Saturday, March 14, 2009

Who Shall Bell the Cat?, Part II

[If you haven’t read yesterday’s blog entry, please go back and read it, otherwise the following discussion won’t make much sense to you. Thank you.]
Everyone agrees (or at least give lip service) with the idea that the solution to homelessness is permanent supportive housing (see my blogs for February 5 and 6, 2009 if you need to for an explanation). At least if it’s in somebody else’s neighborhood.
The Dallas City Council has passed a resolution calling for the development of 700 new permanent supportive housing units, and even put in place a financing strategy to help build them. All this looks good. If you want to measure success by action, however, then nothing at all is happening.
The plan for permanent supportive housing calls for scattering housing for the homeless all over the city—nobody has said it officially, but I think the City Council is thinking that with 700 units planned and fourteen council districts that each district will get one project with fifty units.

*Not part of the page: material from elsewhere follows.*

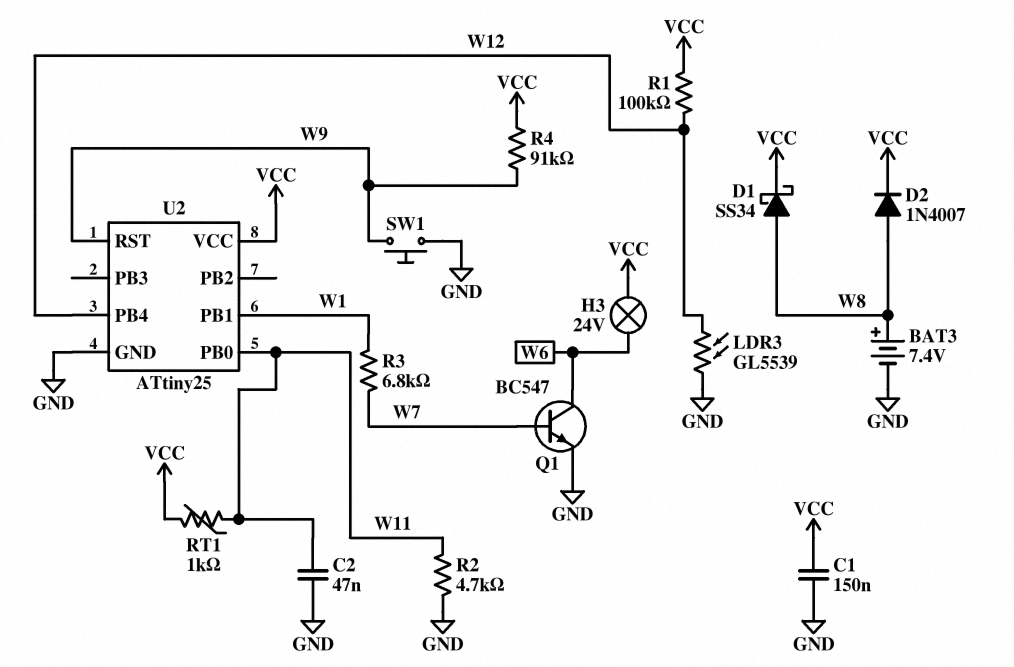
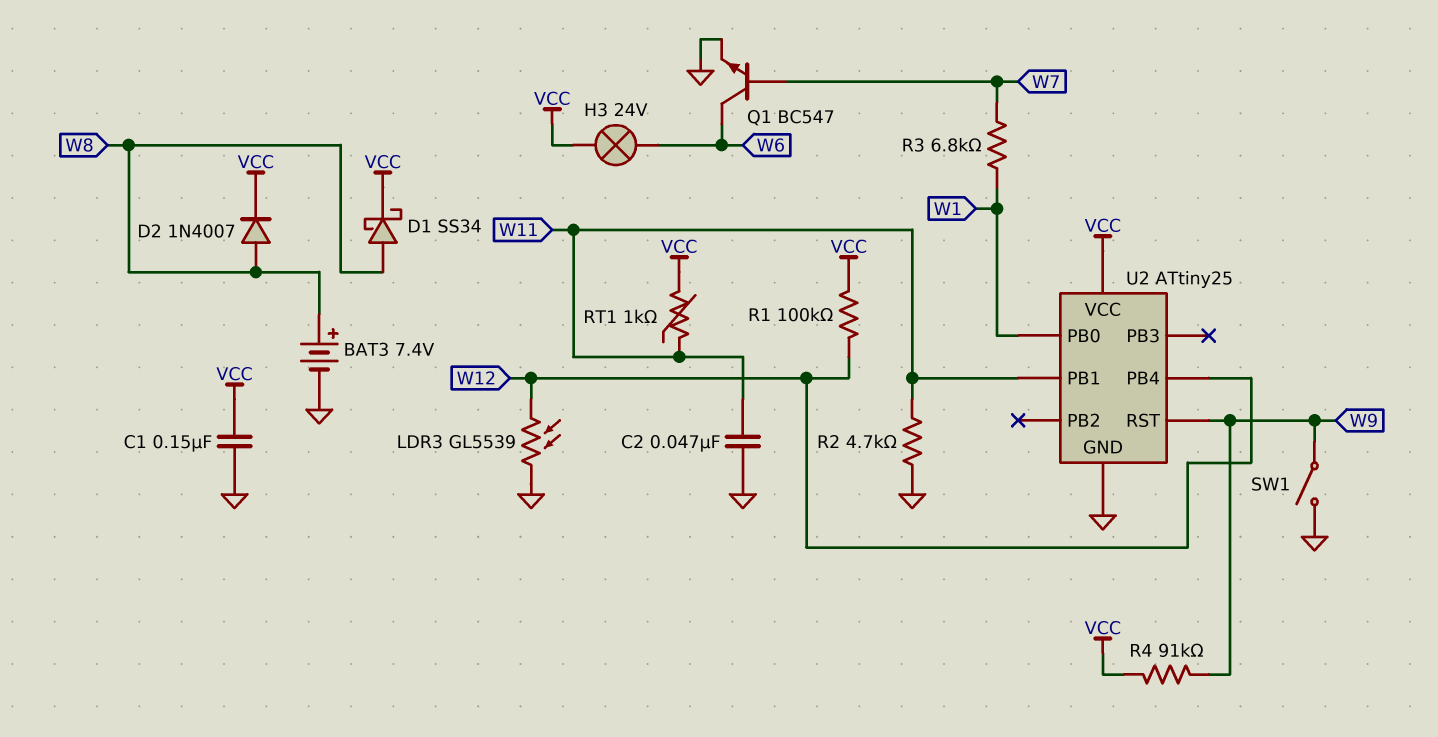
SW1: button (GND, W9) -> switch (GND, W9)
U2 pin PB0: W11 -> W1
U2 pin PB1: W1 -> W11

In theory this sounds fair and reasonable. In practice it looks more dubious. Dallas is a city largely divided in half by the Trinity River and IH-30. The north is largely prosperous and mostly Anglo. This south is largely poor and mostly minority. In the center sits downtown surrounded by some of the more vibrant and diverse neighborhoods in the city.
No matter where you try to build permanent supportive housing, you face some problem. In the northern half of Dallas, land is expensive, unused sites zoned for multifamily housing are scarce, and the mass transit needed by people who usually don’t have cars is limited. In the southern half of the city good neighborhoods are fewer and more fragile.
All of Dallas has one thing in common. Everyone thinks permanent supportive housing is a good idea—in somebody else’s neighborhood.